Using a one milliliter manual liquid handling pipette, remove the upper phase containing lipids. Then, add 0.2 milliliters of methanol, and invert the tube to mix the sample. Centrifuge at 20, 817 g for two minutes at room temperature, and collect the polar phase in a new tube for metabolite measurements.

Leave approximately 50 microliters of the polar phase at the bottom of the tube to avoid dislodging the protein pellet. Next, dry the tube containing the polar phase in a centrifugal evaporator over night. Dry the tubes of protein pellet for 30 to 60 minutes to avoid over drying.

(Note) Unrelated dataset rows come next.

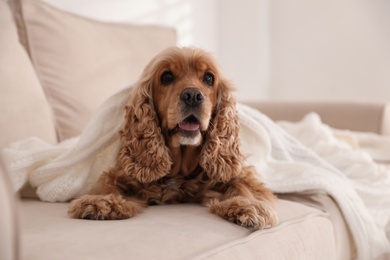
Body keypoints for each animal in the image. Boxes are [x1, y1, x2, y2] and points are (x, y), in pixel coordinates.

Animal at [69, 46, 278, 230]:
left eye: (208, 78)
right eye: (167, 77)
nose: (192, 95)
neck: (180, 171)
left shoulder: (238, 172)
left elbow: (243, 185)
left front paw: (248, 206)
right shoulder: (123, 172)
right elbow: (107, 183)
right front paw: (101, 201)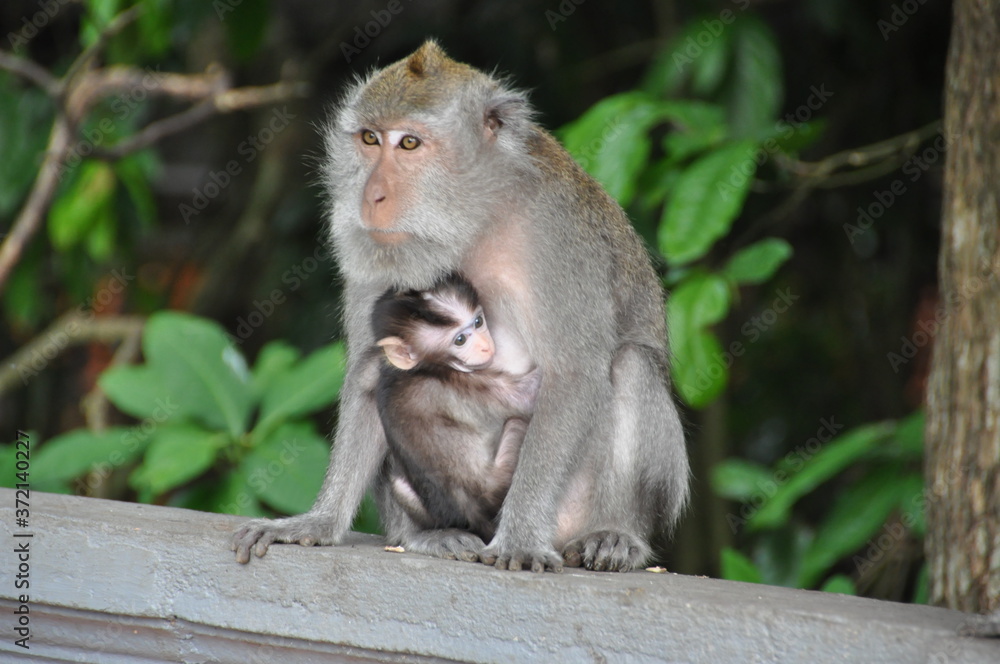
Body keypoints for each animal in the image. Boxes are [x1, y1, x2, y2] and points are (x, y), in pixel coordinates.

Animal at [372, 272, 540, 548]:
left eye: (478, 321)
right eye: (460, 340)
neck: (426, 368)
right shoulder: (469, 385)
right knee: (517, 422)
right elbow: (528, 395)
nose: (485, 346)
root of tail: (475, 516)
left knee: (400, 485)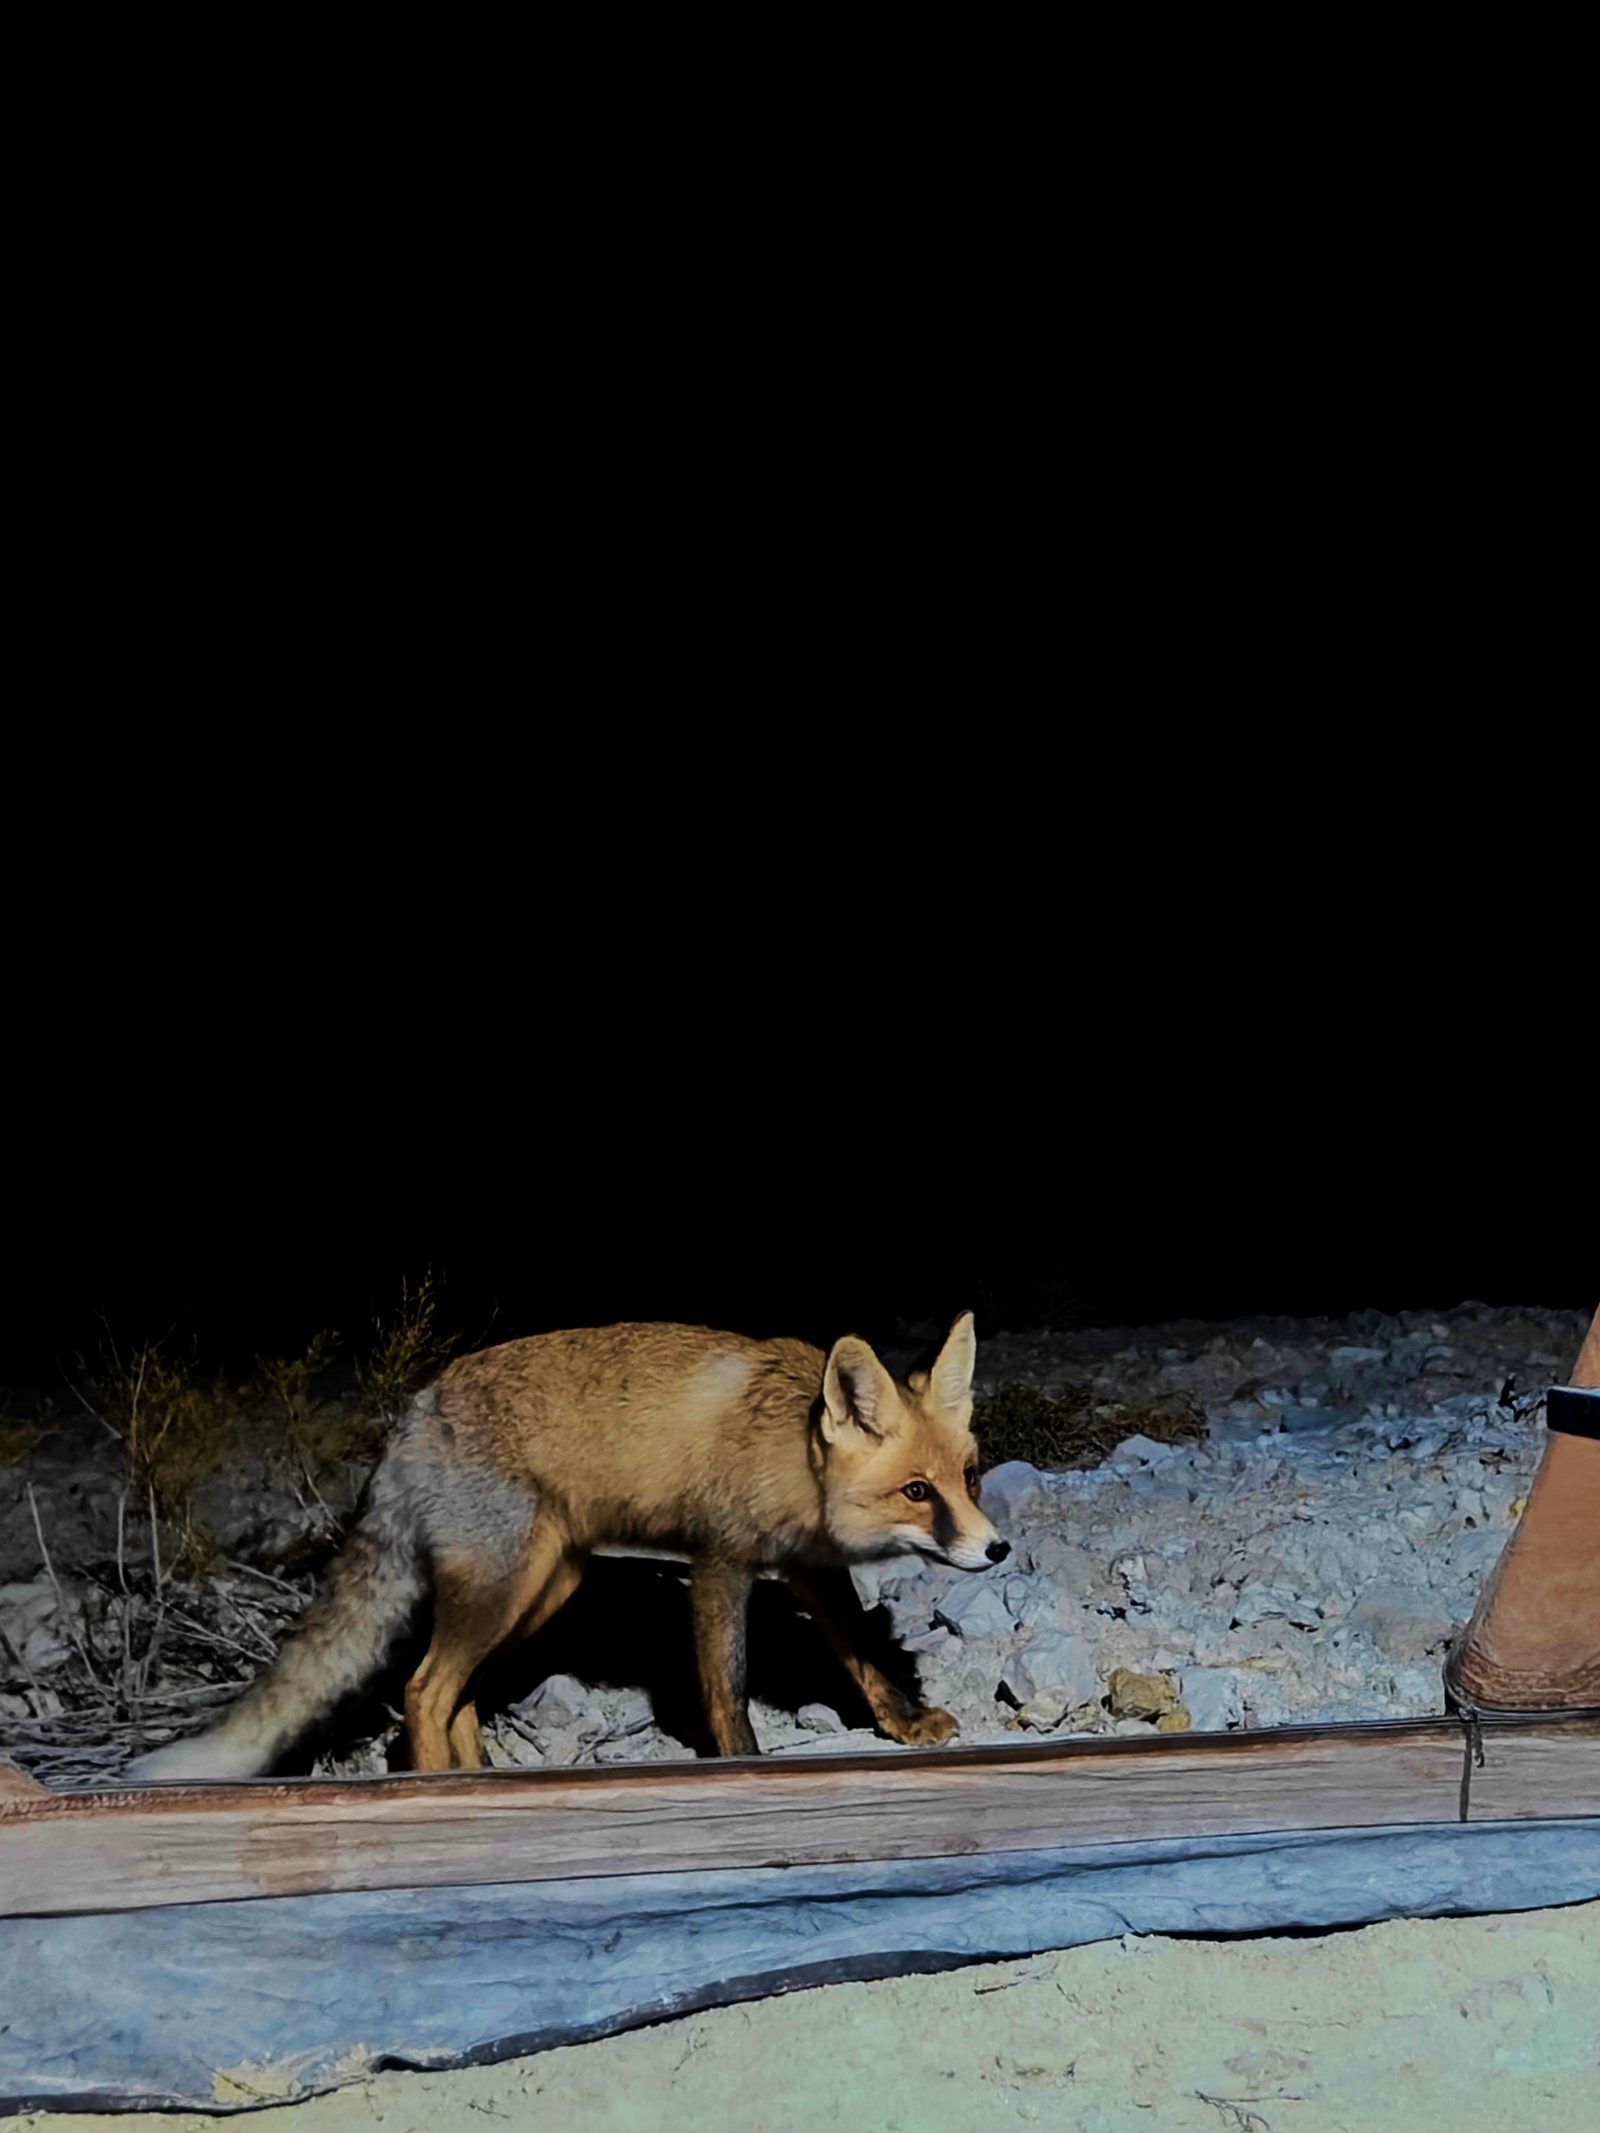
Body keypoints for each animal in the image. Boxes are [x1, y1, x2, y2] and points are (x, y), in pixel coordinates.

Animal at [127, 1310, 1008, 1779]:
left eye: (968, 1476)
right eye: (917, 1491)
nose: (997, 1551)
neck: (789, 1447)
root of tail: (412, 1412)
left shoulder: (806, 1567)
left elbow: (862, 1655)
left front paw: (906, 1722)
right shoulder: (720, 1558)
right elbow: (726, 1685)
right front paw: (743, 1758)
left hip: (543, 1587)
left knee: (456, 1694)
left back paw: (478, 1778)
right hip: (503, 1586)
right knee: (422, 1688)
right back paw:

Using one-step affinity purification, together with mass spectrometry protein-protein and protein-metabolite interactions in transgenic arabidopsis thaliana cell cultures have been identified. Cell cultures expressing NDPK1, show significant enrichment in valine-leucine, isoleucine glutamate, leucine isoleucine, and isoleucine phenylalanine when compared to empty vector, NDPK2 and NDPK3 samples. To look for known protein-protein and protein-metabolite interactions, 13 proteins and four dipeptides co-eluting with NDPK1, are queered against the stitch database.

The main associations are seen between APX1 ortholog and the aldehyde dehydrogenase family, and the translation initiation factor, FBR12, with translation initiation factor two subunit alpha homolog. The identified dipeptides show no reported protein partners. Once mastered, this technique can be done in four hours, if performed properly.

While attempting this procedure, it is important to keep samples, equipment, and reagents cold throughout the experiment. Following this procedure, other methods, like microscope thermophoresis or activity assay can be performed in order to determine direct interaction between molecules or inference of their ligand on protein activity. After watching this video, you should have a good understanding of how to handle the sample during the whole procedure to obtain trustworthy results and identify ligands of your protein of choice.

Don’t forget that working with methanol and MTBE solution can be extremely hazardous. Appropriate personal protective equipment should be worn, and precautions, such as working under the fume hood, should always be taken while performing this procedure.